» Reading text
[Discussion] Discussion Digest, Vol 1, Issue 14

James McQuaid jim.mcquaid at gmail.com
Tue Oct 21 11:25:34 UTC 2008


Concur.  Pushing reputational data to home users (with no interaction
required by the home user) offers opportunities.  WOT and the paid
version of SiteAdvisor are attempting to do this in the browser, but
require some user interaction.

There are hundreds of thousands of misconfigured, compromised and
ineffective home routers out there.  If we could work with the
manufacturers, it might be possible to return these devices to
productive use.


> Or do we go with just pushing reputational data to the home user? What I
> mean is if we build this engine to generate and act upon IP reputation
> data could we know enough about the Internet collectively to simply push
> a blacklist to the home user's router/firewall?
>
> On the more sophisticated devices where software could be installed
> maybe it does run a stripped down detection engine and help feed IP data
> back to the group. But overall it's still primarily benefiting only from
> the blacklisting and whitelisting of the whole?
>
> How many false positives would we encounter that might actually affect a
> home user?

We can take steps to ensure that this is not a big issue.



> I think it'd be a very interesting day if we were to have essentially a
> Spamhaus/SURBL for IPs, thus pushing the bad guys to have to be even
> more IP mobile than they are now.

» Raw data
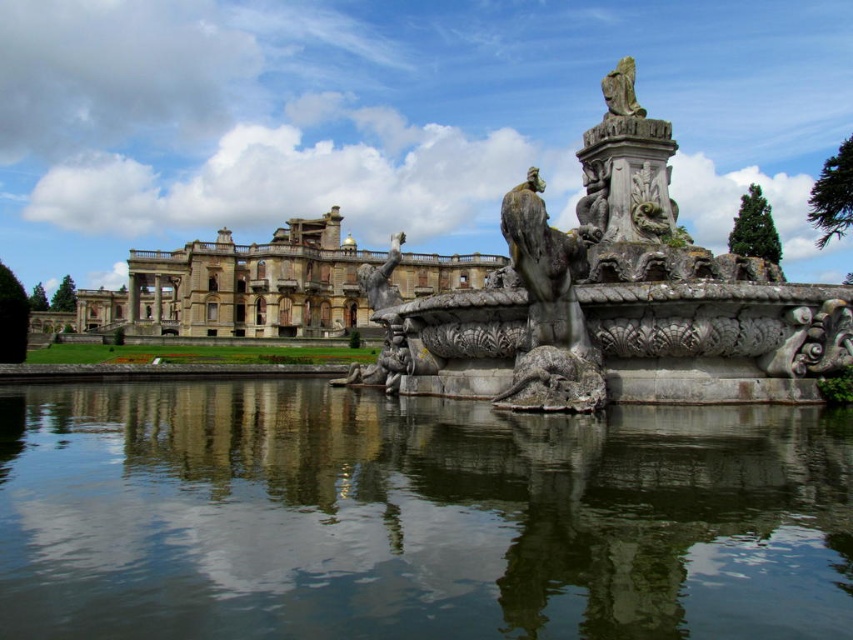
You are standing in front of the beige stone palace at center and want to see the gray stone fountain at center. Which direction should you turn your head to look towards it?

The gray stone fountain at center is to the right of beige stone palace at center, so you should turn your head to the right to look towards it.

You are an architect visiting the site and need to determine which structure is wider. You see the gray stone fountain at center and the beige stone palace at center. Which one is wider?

» Work instructions
Transcribe everything in the mailing-list post from "James McQuaid jim.mcquaid" down to "some user interaction.".

» Reply
James McQuaid jim.mcquaid at gmail.com
Tue Oct 21 11:25:34 UTC 2008


Concur.  Pushing reputational data to home users (with no interaction
required by the home user) offers opportunities.  WOT and the paid
version of SiteAdvisor are attempting to do this in the browser, but
require some user interaction.